Dialog Politik: Mewujudkan Masyarakat Cerdas Berpolitik di Era Digital di kembaran Tamantirto Kasihan, Bantul

Badan Kesatuan Bangsa dan Politik (Kesbangpol) Kabupaten Bantul menyelenggarakan kegiatan Dialog Politik dengan tema “Mewujudkan Masyarakat Cerdas Berpolitik di Era Digital” yang bertempat di Warung Yu Jum, Jl. Kembaran No. 94, Kasihan, Tamantirto, Kapanewon Kasihan, Bantul pada Selasa, 03 Mei 2026.

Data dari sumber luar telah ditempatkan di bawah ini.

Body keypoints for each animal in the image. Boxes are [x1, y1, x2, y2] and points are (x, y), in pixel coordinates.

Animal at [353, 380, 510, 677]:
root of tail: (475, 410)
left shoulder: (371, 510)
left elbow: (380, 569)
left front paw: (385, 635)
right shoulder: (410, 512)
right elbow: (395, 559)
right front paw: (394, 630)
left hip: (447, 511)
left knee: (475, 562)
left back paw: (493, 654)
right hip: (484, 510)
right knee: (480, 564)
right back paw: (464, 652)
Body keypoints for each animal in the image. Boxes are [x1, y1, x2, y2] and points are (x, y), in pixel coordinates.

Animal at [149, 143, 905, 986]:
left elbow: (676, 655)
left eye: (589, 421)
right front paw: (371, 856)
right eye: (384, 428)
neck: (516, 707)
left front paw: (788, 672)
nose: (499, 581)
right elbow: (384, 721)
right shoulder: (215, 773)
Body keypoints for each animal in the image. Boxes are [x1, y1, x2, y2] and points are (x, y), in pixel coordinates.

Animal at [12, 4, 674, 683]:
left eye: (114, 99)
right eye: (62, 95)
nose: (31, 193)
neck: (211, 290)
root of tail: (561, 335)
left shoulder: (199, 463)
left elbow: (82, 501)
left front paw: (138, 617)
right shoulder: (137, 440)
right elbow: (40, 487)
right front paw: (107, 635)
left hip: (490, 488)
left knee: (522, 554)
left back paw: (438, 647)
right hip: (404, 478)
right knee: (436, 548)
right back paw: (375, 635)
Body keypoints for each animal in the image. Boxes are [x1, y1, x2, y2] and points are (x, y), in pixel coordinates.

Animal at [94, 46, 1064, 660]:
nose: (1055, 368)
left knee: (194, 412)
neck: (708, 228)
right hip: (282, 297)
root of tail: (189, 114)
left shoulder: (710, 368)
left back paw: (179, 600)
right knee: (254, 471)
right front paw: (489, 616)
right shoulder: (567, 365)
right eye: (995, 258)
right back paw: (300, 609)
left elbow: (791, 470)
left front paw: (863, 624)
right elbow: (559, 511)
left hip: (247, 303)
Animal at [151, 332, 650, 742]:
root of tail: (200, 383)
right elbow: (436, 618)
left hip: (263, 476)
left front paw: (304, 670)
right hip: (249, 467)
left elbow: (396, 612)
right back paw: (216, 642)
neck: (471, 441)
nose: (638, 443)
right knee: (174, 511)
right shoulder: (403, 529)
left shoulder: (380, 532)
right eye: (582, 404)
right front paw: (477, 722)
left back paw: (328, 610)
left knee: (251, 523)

Kegiatan ini merupakan bagian dari program Pendidikan Politik kepada masyarakat, yang bertujuan untuk meningkatkan literasi politik warga serta membangun kesadaran kritis dalam menyikapi perkembangan informasi di era digital.

 

Acara dibuka secara resmi oleh Plt. Kepala Badan Kesbangpol Bantul, Bapak Yulius Suharta, S.Sos., M.Si, yang dalam sambutannya menekankan pentingnya peran masyarakat dalam menjaga kondusivitas daerah melalui partisipasi politik yang cerdas, santun, dan bertanggung jawab. Beliau menyampaikan bahwa derasnya arus informasi di media sosial harus diimbangi dengan kemampuan memilah informasi yang benar agar tidak mudah terprovokasi oleh hoaks maupun isu-isu yang dapat memecah belah persatuan.

 

Hadir sebagai narasumber dalam dialog tersebut:

  1. Bapak Jumakir, Ketua Komisi A DPRD Bantul
  2. Bapak Stephanus Heru Wismatara, S.I.P., M.M, tokoh masyarakat

 

Dalam pemaparannya, Bapak Jumakir menyoroti pentingnya sinergi antara pemerintah daerah dan masyarakat dalam membangun budaya politik yang sehat dan partisipatif. Ia juga mengajak masyarakat untuk menggunakan hak politik secara bijak serta aktif mengawal kebijakan publik.

 

Sementara itu, Bapak Stephanus Heru Wismatara menekankan bahwa kecerdasan berpolitik di era digital tidak hanya sebatas memahami proses demokrasi, tetapi juga mencakup kemampuan berpikir kritis, menjaga etika dalam bermedia sosial, serta mengedepankan dialog yang konstruktif.

 

Kegiatan ini juga dihadiri oleh:

  1. Bapak Deni Ngajis Hartono, S.STP., MPA (Sekretaris Badan Kesbangpol Bantul)
  2. Ibu Novita Pristiani Dewi, S.St (Kepala Bidang Poldagri dan Ormas Kesbangpol Bantul)
  3. Tim Kerja Pendidikan Politik Kesbangpol Bantul

Dialog berlangsung secara interaktif dengan sesi tanya jawab antara narasumber dan peserta. Antusiasme peserta terlihat dari berbagai pertanyaan dan pandangan yang disampaikan terkait dinamika politik lokal maupun nasional, serta tantangan bermedia sosial menjelang momentum politik.

 

Melalui kegiatan ini, Badan Kesbangpol Bantul berharap dapat terus mendorong terwujudnya masyarakat Bantul yang semakin cerdas, kritis, dan berintegritas dalam kehidupan berpolitik, sekaligus menjaga stabilitas dan persatuan di Kabupaten Bantul.